In conclusion, various quantitative and qualitative variables showed different degrees of statistical difference in discriminating the malignant pGGNs. The predictive value of the risk score system based on AI parameters, clinical features, and radiographic characteristics of pGGNs was remarkably higher than the independent use of each variable; therefore, effectively improving the diagnostic accuracy of pGGNs in patients with lung adenocarcinoma. In future, a prospective clinical trial with more pGGN cases is warranted to validate the diagnostic value of the findings in this study.
Acknowledgments
We would like to thank Editage (www.editage.cn) for English language editing.
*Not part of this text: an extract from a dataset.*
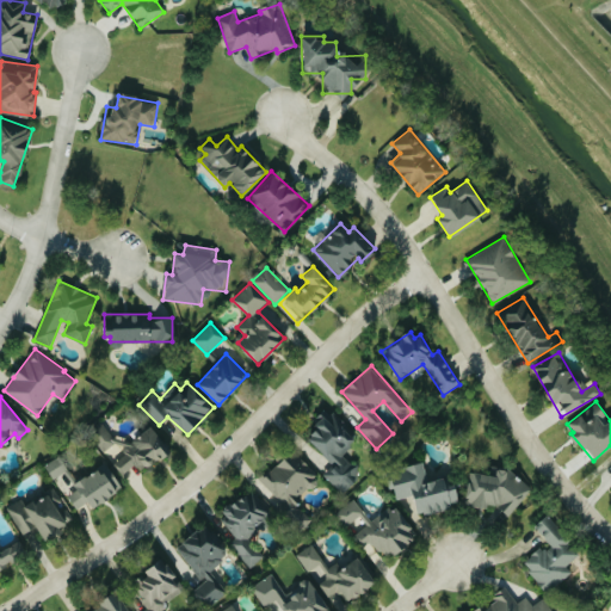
[(333,464),(322,474),(340,492),(360,473),(343,452),(357,438),(329,408),(303,433),(333,464)]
Part of this study has been presented as an oral presentation at the section RPS 2104 of the European Congress of Radiology 2024 (details at: https://connect.myesr.org/course/pulmonary-nodules-and-lung-cancer-screening/?).
Funding: This work was supported by
Footnote
Reporting Checklist: The authors have completed the STARD reporting checklist. Available at https://qims.amegroups.com/article/view/10.21037/qims-24-170/rc
Conflicts of Interest: All authors have completed the ICMJE uniform disclosure form (available at https://qims.amegroups.com/article/view/10.21037/qims-24-170/coif). The authors have no conflicts of interest to declare.
Ethical Statement: The authors are accountable for all aspects of the work in ensuring that questions related to the accuracy or integrity of any part of the work are appropriately investigated and resolved. This retrospective, multi-center cohort study was conducted in accordance with the Declaration of Helsinki (as revised in 2013), and the protocol was approved by The Affiliated Cancer Hospital of Zhengzhou University & Henan Cancer Hospital Ethics Committee (No. 2021-KY-0022), and individual consent for this retrospective analysis was waived.